**What you have to do:** Copy the listing below line for line, starting at its first line and ending with the line that has "right shoulder: (338, 672)" in it. Add nothing.

==========

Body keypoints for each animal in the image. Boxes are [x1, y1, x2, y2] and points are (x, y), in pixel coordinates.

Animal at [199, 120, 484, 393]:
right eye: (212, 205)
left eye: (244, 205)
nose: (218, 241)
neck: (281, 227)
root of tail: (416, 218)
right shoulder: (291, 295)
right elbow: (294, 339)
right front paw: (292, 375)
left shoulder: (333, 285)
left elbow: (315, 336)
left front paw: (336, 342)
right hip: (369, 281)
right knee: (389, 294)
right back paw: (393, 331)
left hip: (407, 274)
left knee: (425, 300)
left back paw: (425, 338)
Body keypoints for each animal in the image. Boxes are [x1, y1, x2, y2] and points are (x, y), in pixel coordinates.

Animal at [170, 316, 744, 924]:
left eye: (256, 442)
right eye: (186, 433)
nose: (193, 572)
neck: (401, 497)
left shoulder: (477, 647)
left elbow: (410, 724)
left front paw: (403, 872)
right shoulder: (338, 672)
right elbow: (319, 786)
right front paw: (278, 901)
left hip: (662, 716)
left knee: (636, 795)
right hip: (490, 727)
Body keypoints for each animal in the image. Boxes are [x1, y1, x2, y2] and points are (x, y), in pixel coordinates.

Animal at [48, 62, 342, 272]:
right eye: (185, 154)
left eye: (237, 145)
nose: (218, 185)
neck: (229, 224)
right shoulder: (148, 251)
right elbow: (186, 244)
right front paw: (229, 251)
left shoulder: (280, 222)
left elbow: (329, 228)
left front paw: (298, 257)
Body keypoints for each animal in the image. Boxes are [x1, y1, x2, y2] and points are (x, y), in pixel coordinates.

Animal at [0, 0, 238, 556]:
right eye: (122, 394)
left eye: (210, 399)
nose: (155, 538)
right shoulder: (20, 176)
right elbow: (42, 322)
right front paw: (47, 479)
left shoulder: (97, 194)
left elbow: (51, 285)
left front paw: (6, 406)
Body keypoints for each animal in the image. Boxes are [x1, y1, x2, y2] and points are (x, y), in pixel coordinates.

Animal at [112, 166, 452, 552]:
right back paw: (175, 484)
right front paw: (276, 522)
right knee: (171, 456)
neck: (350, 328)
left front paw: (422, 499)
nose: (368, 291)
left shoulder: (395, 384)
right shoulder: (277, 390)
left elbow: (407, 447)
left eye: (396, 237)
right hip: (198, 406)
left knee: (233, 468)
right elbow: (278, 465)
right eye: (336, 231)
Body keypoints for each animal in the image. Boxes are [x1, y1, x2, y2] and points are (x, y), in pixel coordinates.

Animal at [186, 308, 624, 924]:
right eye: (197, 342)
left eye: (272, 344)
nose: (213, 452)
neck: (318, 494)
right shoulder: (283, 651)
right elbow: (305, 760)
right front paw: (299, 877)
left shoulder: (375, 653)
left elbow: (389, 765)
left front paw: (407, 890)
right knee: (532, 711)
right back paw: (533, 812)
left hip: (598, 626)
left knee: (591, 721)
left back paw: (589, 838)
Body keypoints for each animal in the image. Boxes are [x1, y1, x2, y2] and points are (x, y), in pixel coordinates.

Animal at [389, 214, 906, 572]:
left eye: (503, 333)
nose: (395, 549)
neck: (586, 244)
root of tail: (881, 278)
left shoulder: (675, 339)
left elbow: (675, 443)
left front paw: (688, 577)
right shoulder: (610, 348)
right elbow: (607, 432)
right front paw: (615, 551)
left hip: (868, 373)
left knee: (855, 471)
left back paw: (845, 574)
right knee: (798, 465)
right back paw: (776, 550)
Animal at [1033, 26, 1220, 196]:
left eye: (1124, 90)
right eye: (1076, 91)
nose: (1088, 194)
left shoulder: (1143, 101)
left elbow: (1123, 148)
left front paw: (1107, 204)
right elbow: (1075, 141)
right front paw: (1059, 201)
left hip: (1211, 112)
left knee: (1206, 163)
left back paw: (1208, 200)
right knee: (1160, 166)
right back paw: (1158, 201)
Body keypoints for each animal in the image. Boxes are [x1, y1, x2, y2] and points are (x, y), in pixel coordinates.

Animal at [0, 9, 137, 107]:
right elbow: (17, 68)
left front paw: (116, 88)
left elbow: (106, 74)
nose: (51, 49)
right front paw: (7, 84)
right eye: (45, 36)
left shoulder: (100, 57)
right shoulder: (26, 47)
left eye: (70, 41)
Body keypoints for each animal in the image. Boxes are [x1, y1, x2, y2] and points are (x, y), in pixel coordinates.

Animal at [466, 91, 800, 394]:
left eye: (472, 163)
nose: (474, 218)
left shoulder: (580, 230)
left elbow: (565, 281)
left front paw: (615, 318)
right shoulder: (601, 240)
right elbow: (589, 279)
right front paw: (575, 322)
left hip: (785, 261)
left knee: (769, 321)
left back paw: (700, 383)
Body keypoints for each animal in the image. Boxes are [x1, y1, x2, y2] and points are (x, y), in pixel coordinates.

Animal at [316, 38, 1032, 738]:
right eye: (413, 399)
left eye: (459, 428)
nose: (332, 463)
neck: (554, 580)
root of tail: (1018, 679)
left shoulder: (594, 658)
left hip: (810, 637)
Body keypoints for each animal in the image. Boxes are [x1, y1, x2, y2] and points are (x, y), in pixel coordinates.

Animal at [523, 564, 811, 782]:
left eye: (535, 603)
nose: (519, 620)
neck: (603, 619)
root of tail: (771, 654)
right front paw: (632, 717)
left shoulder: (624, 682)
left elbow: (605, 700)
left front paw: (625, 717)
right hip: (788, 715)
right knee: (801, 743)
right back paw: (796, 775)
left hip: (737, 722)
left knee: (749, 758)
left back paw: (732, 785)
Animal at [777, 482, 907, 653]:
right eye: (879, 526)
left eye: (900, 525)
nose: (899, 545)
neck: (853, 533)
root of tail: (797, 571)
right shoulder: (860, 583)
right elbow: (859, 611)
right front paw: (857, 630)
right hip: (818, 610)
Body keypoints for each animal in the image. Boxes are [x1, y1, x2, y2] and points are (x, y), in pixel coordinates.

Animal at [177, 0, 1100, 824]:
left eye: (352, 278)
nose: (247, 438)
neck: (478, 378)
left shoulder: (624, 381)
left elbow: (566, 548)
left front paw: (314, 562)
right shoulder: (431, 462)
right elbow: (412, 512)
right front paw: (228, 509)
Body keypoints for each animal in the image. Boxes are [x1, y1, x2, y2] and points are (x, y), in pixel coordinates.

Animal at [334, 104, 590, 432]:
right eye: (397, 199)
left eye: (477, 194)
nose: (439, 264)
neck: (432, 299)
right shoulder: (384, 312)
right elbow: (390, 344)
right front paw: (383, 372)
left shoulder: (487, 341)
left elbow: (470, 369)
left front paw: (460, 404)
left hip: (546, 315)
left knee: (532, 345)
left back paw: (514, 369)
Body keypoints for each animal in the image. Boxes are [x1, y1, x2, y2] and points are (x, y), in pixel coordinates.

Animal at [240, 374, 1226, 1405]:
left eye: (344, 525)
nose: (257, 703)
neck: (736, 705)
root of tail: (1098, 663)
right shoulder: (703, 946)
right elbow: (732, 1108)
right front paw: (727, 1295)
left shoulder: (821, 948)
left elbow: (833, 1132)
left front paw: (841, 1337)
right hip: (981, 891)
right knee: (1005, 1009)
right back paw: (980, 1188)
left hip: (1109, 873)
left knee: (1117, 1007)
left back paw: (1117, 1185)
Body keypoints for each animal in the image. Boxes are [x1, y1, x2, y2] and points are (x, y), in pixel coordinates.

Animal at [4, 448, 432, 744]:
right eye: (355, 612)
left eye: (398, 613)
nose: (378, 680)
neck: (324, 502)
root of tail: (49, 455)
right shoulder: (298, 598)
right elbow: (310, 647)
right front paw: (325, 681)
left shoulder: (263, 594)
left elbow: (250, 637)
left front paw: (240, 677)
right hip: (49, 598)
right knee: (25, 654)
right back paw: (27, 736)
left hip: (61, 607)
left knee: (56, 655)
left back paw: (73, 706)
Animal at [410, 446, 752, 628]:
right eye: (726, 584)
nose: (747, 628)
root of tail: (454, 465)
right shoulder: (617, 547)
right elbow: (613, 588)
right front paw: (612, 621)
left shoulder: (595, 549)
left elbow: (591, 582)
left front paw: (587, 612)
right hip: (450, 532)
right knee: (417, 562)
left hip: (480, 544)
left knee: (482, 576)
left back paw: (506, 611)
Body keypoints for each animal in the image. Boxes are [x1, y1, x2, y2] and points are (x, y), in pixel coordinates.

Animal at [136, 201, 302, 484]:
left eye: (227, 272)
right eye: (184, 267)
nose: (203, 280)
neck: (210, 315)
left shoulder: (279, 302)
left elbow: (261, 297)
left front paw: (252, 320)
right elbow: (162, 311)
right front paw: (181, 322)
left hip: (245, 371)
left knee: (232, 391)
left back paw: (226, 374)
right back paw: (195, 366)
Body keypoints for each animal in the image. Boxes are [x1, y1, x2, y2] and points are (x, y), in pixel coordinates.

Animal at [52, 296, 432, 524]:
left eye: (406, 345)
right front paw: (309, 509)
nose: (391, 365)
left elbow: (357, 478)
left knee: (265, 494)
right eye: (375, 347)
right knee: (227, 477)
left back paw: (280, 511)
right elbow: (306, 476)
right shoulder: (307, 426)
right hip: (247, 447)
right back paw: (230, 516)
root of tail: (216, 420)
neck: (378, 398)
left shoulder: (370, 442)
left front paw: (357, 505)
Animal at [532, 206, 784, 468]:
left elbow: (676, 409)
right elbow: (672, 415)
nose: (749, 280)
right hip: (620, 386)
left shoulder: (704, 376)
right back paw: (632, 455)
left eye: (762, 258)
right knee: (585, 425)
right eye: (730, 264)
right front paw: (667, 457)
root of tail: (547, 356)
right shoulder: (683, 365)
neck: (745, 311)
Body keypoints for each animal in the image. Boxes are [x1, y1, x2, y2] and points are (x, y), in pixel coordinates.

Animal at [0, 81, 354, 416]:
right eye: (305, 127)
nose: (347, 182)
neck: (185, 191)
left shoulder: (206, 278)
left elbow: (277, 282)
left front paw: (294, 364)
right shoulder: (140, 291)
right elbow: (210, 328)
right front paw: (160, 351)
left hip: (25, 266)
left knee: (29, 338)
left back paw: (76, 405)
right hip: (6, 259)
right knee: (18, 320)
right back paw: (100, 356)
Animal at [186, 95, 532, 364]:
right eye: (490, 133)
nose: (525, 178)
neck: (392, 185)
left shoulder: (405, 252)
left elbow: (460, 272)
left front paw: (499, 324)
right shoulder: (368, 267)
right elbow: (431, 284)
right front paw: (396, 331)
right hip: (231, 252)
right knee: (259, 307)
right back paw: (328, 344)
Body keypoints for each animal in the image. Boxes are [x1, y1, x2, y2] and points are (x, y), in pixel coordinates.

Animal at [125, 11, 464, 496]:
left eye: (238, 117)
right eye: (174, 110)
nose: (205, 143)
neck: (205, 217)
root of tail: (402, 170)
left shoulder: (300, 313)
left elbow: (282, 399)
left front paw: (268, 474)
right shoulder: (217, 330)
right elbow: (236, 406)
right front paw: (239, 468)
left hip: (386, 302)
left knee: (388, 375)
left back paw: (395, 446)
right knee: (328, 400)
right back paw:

==========

**Answer box:**
Body keypoints for each animal in the image. Boxes are [x1, y1, x2, y2] and points are (x, y), in pixel coordinates.

Animal at [199, 120, 484, 393]:
right eye: (212, 205)
left eye: (244, 205)
nose: (218, 241)
neck: (281, 227)
root of tail: (416, 218)
right shoulder: (291, 295)
right elbow: (294, 339)
right front paw: (292, 375)
left shoulder: (333, 285)
left elbow: (315, 336)
left front paw: (336, 342)
right hip: (369, 281)
right knee: (389, 294)
right back paw: (393, 331)
left hip: (407, 274)
left knee: (425, 300)
left back paw: (425, 338)
Body keypoints for each animal in the image. Boxes are [x1, y1, x2, y2] and points are (x, y), in pixel coordinates.

Animal at [170, 316, 744, 924]:
left eye: (256, 442)
right eye: (186, 433)
nose: (193, 572)
neck: (401, 497)
left shoulder: (477, 647)
left elbow: (410, 724)
left front paw: (403, 872)
right shoulder: (338, 672)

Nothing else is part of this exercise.